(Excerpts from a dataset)
- Opening Delimiter -
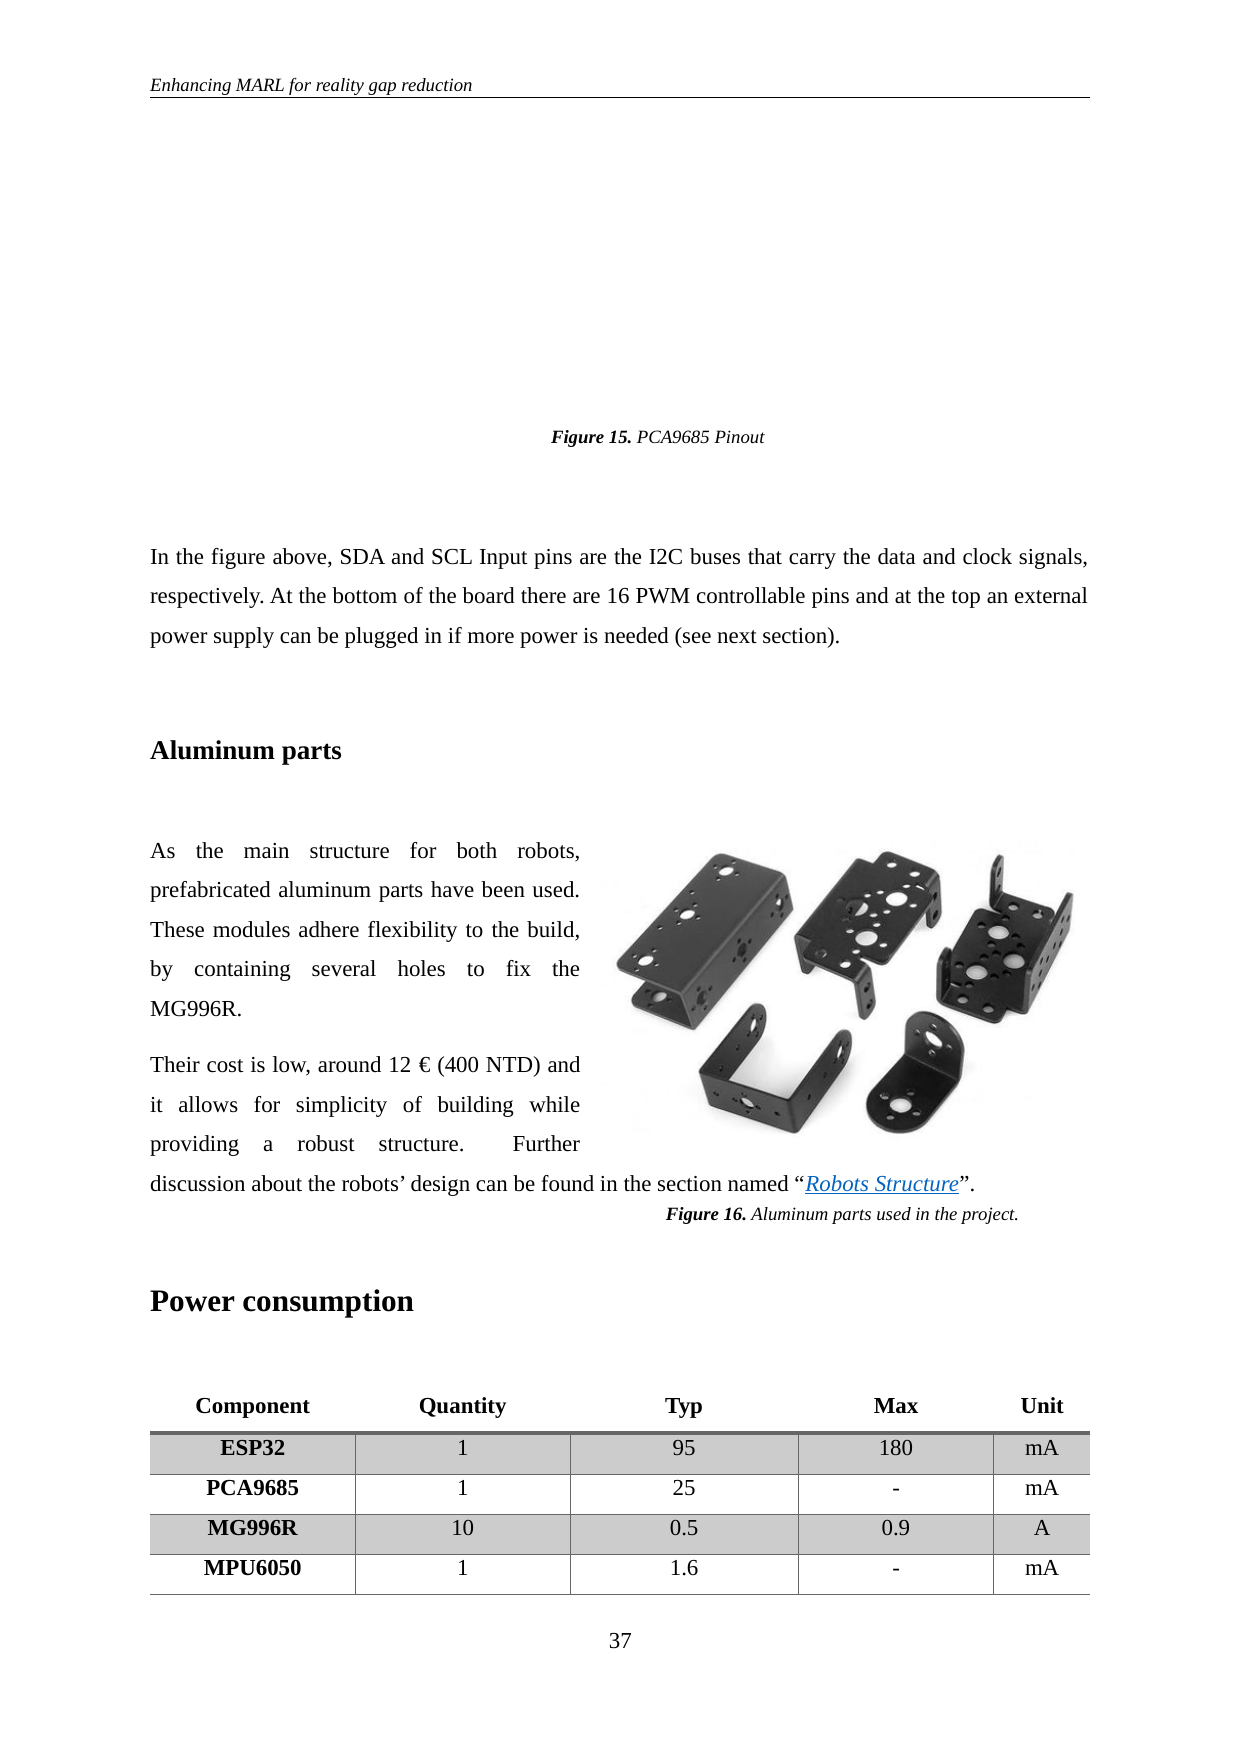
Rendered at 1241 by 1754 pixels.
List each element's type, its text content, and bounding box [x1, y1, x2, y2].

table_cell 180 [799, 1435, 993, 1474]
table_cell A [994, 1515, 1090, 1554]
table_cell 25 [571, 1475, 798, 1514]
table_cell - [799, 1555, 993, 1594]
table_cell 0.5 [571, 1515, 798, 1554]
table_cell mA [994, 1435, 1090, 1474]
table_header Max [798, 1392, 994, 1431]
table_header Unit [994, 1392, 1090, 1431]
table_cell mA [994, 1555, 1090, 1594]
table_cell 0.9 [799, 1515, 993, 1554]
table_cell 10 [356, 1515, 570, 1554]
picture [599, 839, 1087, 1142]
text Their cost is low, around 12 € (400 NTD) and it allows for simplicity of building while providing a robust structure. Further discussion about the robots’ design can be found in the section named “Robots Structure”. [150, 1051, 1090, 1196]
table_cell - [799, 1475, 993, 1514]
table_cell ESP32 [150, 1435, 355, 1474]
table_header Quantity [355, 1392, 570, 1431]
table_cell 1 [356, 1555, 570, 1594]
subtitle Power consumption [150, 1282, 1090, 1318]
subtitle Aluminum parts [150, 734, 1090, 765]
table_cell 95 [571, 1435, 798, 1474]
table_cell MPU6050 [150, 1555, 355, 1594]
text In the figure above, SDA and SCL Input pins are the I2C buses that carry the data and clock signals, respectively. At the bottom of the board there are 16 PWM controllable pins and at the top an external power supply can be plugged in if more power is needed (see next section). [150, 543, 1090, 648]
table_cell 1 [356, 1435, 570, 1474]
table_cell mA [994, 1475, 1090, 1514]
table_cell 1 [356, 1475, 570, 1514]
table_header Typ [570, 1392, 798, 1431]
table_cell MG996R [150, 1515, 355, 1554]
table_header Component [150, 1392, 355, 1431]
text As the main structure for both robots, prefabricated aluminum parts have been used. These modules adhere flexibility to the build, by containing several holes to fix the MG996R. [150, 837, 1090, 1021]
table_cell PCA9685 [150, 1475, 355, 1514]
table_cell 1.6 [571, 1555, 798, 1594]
- Closing Delimiter -
(AIM OF THE EXERCISE) Each line in the data that holds the string "parts" needs to be copied.

(FINISHED EXERCISE)
subtitle Aluminum parts [150, 734, 1090, 765]
text As the main structure for both robots, prefabricated aluminum parts have been used. These modules adhere flexibility to the build, by containing several holes to fix the MG996R. [150, 837, 1090, 1021]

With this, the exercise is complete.